Alba was a born and raised spacer. His lanky form was passed down from his ancestors, who had lived generations without reliable artificial gravity. He was several generations removed from that, and just as strong as the rest of the crew, but it showed in his bone structure. The kid had spent his life living and working on ships since infancy, and he well knew the consequences of finding something mechanically wrong and not announcing it. In the void, ignoring such things was a death sentence, and as a spacer, Alba was hyper-aware of that. Unlike Robinson, Alba’s past was a mystery to Zarrey. He’d been on the ship for years, but was barely over twenty. He’d certainly been underage when he’d joined up, but nobody knew the circumstances. That had stayed between him and the Admiral.

“Alba, you know this ship. You know these malfunctions aren’t normal.” As normal as they for some reason felt, they weren’t. “We don’t have guns fire for no reason, we don’t have engine control malfunctions that act like evasive actions and we don’t usually have weird power fluctuations.” Something was off. “We’ve got to find the cause, whether the Admiral wants to ignore it or not. Do you understand?” That wasn’t something that could be left unchecked, not when this ship was now their only lifeline. If she went down, they went with her. Help wouldn’t come to a crew of traitors.

“I understand, sir.” Alba usually spent his off hours down in the engineering spaces anyway. “I’ll bring Malweh in if I need an extra pair of hands,” he said, not looking up from the schematics he was studying on the desk. Malweh would be more than willing to work behind the Admiral’s back.

“And Galhino,” Zarrey met the dark eyes below her curly hair, only to watch her shake her head side to side. “No? This is what you do best.” Vocally voicing her doubts and concerns was a large part of what she did on the bridge. “I thought you, out of everyone, would jump on the chance to figure out what the hell he’s hiding from us.”

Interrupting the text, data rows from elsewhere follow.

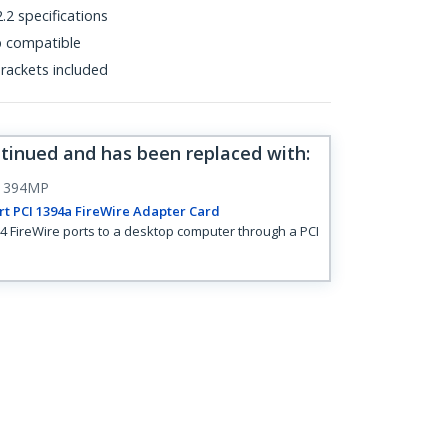
.2 specifications
p compatible
 brackets included
ntinued and has been replaced with
:
1394MP
rt PCI 1394a FireWire Adapter Card
4 FireWire ports to a desktop computer through a PCI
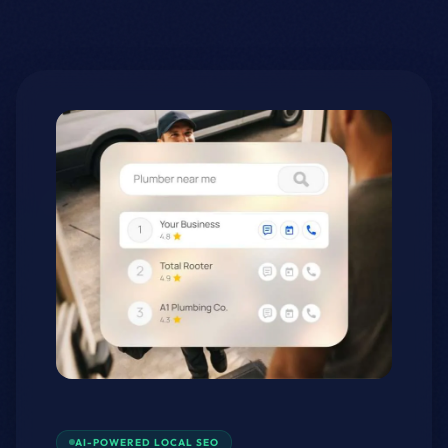
AI-POWERED LOCAL SEO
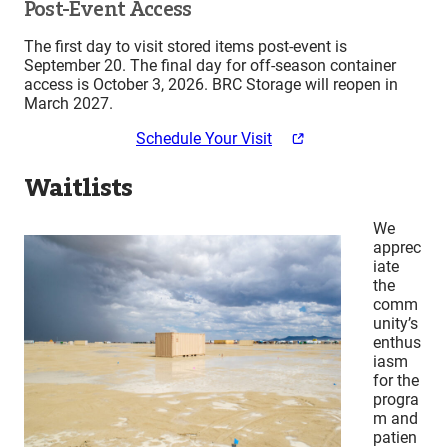
Post-Event Access
The first day to visit stored items post-event is
September 20. The final day for off-season container
access is October 3, 2026. BRC Storage will reopen in
March 2027.
Schedule Your Visit
Waitlists
We
apprec
iate
the
comm
unity’s
enthus
iasm
for the
progra
m and
patien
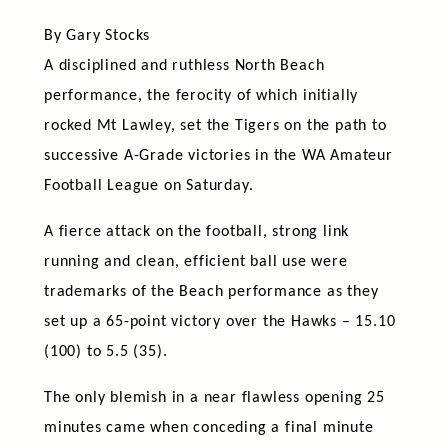
By Gary Stocks
A disciplined and ruthless North Beach
performance, the ferocity of which initially
rocked Mt Lawley, set the Tigers on the path to
successive A-Grade victories in the WA Amateur
Football League on Saturday.
A fierce attack on the football, strong link
running and clean, efficient ball use were
trademarks of the Beach performance as they
set up a 65-point victory over the Hawks – 15.10
(100) to 5.5 (35).
The only blemish in a near flawless opening 25
minutes came when conceding a final minute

Still, Galhino just shook her head, lips pursed and eyes wide. It wasn’t until he felt the chill of a shadow behind him that Zarrey realized why. He palmed his face, dammit. So much for subtlety.

“XO, I will do you the respect of not prying into that conversation, but I trust you know that I am in no mood to put down a mutiny.”

“Not a mutiny, sir.” I’m not that stupid. As secretive as the Admiral was, Zarrey knew he offered the best odds of keeping them all alive. “Just looking for answers.”

“Then, I will not waste my time ordering you to stop, since it is clear you will disregard it, Colonel.” He’d just have to trust that Zarrey, Galhino and Alba would find nothing worthwhile. “Let us focus on the mission at hand.”